Key findings:
- Flexible working practices such as hot desking and flexitime are increasing lift waiting times in office buildings
- Lifts are burning up to 36% more energy than predicted by manufacturers
- Major companies installing stair promotion and incentivisation schemes to boost productivity and cut emissions
Lifts/elevators in modern office buildings are creating unacceptable lift waiting times and burning as much as 36% more energy than predicted, new research reveals.
New flexible working patterns, break-out spaces and a boom in hot-desking and internal meetings are driving the problem by creating many more inter-floor lift journeys in modern office buildings.
With commercial buildings accounting for 50% of UK electricity use in the UK and lifts making up 8% of office buildings’ energy use, the excess energy cost and associated carbon emissions is potentially enormous. Productivity is also being hit, with employees spending up to 15 minutes a day waiting for lifts in many multi-storey office buildings.
The new research was carried out by specialist lift consultants SVM Associates and the corporate wellness business StepJockey. The findings echo those of a recent government-funded study which found buildings were falling short of energy performance expectations, routinely causing 3.5-times the carbon emissions they should.
The new study – Smarter Buildings: Real-world energy use of lifts/elevators in contemporary office buildings – compared on-site measurements of lift/elevator energy consumption with predictions from international standards. The study found that:
- Lifts/elevators burned 16% to 36% more energy in real-world use than the standards predict.

Stored data

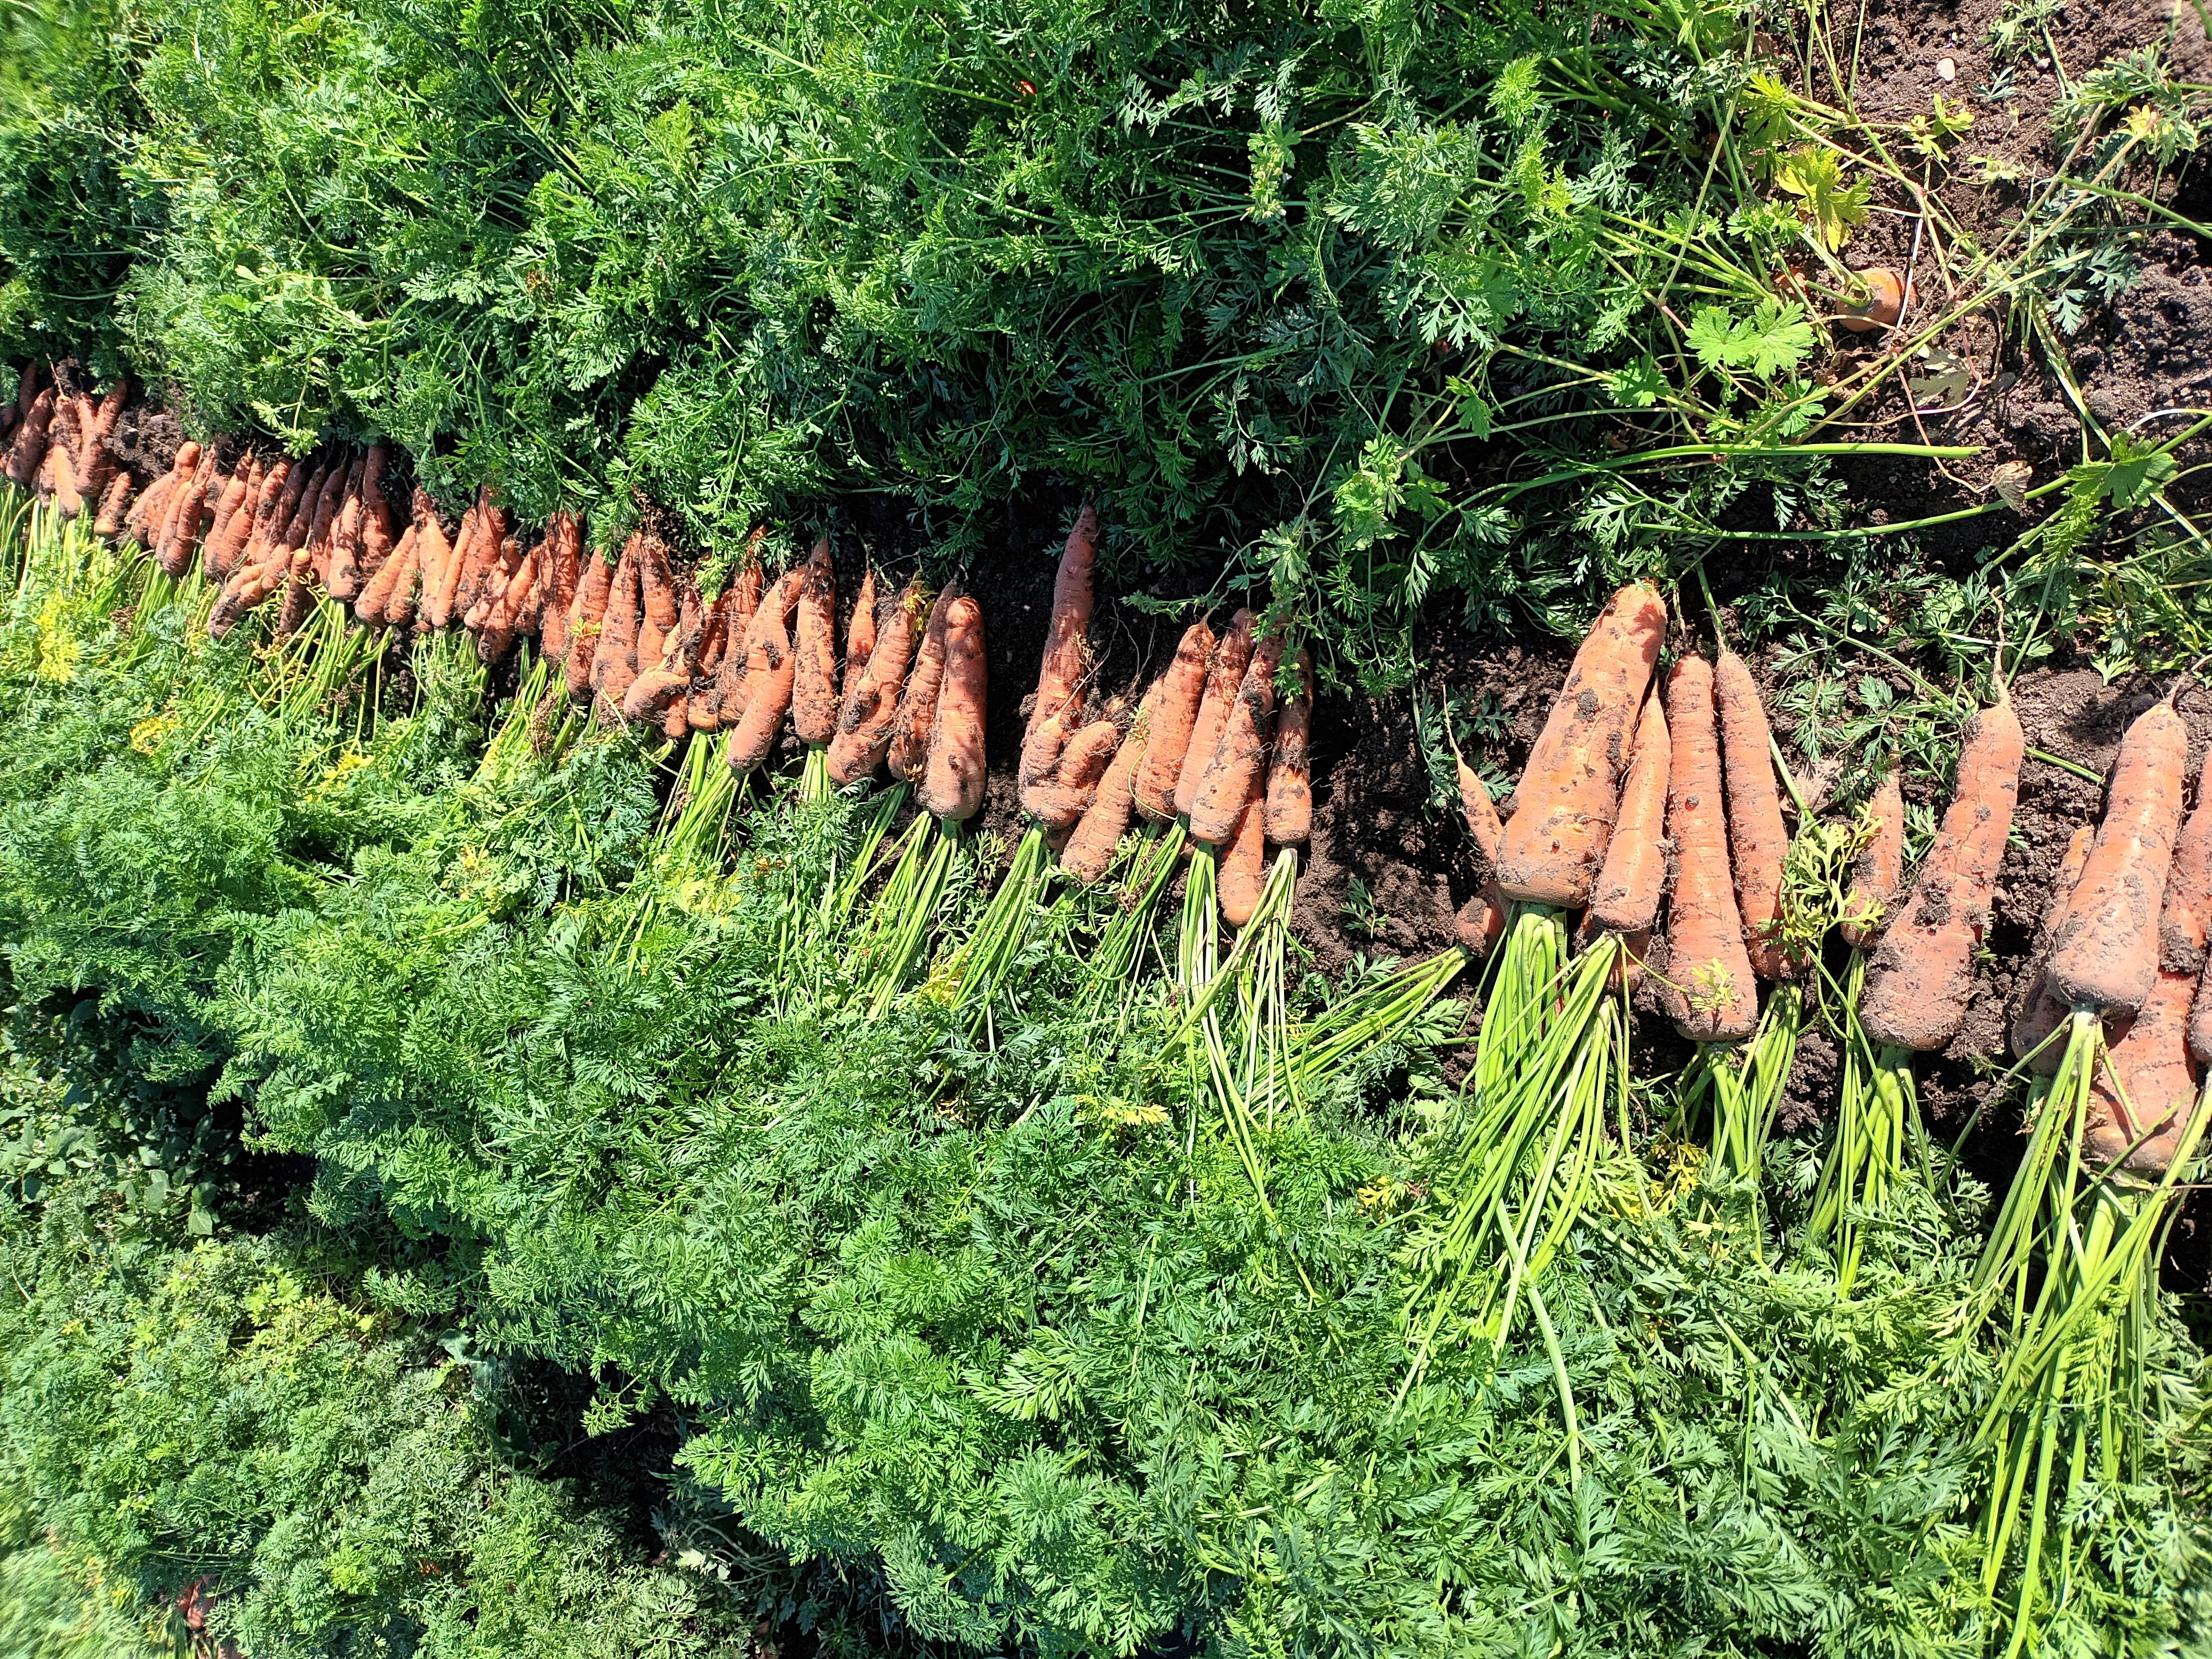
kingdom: Plantae
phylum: Tracheophyta
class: Magnoliopsida
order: Apiales
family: Apiaceae
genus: Daucus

Exercises
A. Duplicate a passage from the article on office lift energy use, beginning at the words "New flexible working" and stopping after "emissions they should.".
B. According to the article on office lift energy use, which two organizations carried out the new research?
C. Resume the article on office lift energy use, picking up after its last line.
The records are separate material and have no connection to the article on office lift energy use.

Answers per task
A.
New flexible working patterns, break-out spaces and a boom in hot-desking and internal meetings are driving the problem by creating many more inter-floor lift journeys in modern office buildings.
With commercial buildings accounting for 50% of UK electricity use in the UK and lifts making up 8% of office buildings’ energy use, the excess energy cost and associated carbon emissions is potentially enormous. Productivity is also being hit, with employees spending up to 15 minutes a day waiting for lifts in many multi-storey office buildings.
The new research was carried out by specialist lift consultants SVM Associates and the corporate wellness business StepJockey. The findings echo those of a recent government-funded study which found buildings were falling short of energy performance expectations, routinely causing 3.5-times the carbon emissions they should.

B. SVM Associates and StepJockey.

C.
- The most commonly installed lift type – geared traction lifts – were the worst offenders. The gap between predicted and measured energy consumption was 36%.
- Changing working patterns such as flexi-time and hot desking appear to have increased pressure on lift/elevator systems by increasing inter-floor journeys and energy use.
- Energy costs could be significantly mitigated by promoting stair use.
The research does not suggest deliberate manipulation of data by lift/elevator manufacturers. Instead the problem appears to sit with international standards which use ‘ideal’ rather than ‘real-world’ lift/elevator traffic scenarios to estimate total energy use.
But the new study also shows how diverting people away from lifts through stair promotion schemes can significantly reduce lift/elevator energy costs while simultaneously creating productivity savings and boosting workplace health.
SVM Associates director, John Newbold, said: “Our findings will worry many but property professionals need reliable data if they are to make progress. This study shows the importance of direct measurement of lift energy consumption and how, with simple behavioral changes, significant savings can be made”.
Paul Nuki, CEO of StepJockey said: “Modern businesses demand much more in the way of teamwork and flexible working to succeed. This has had a major impact on office lift system and the result is that many millions of working hours are being wasted each year. By promoting stair use companies can improve productivity, cut their carbon footprint and boost workplace health”.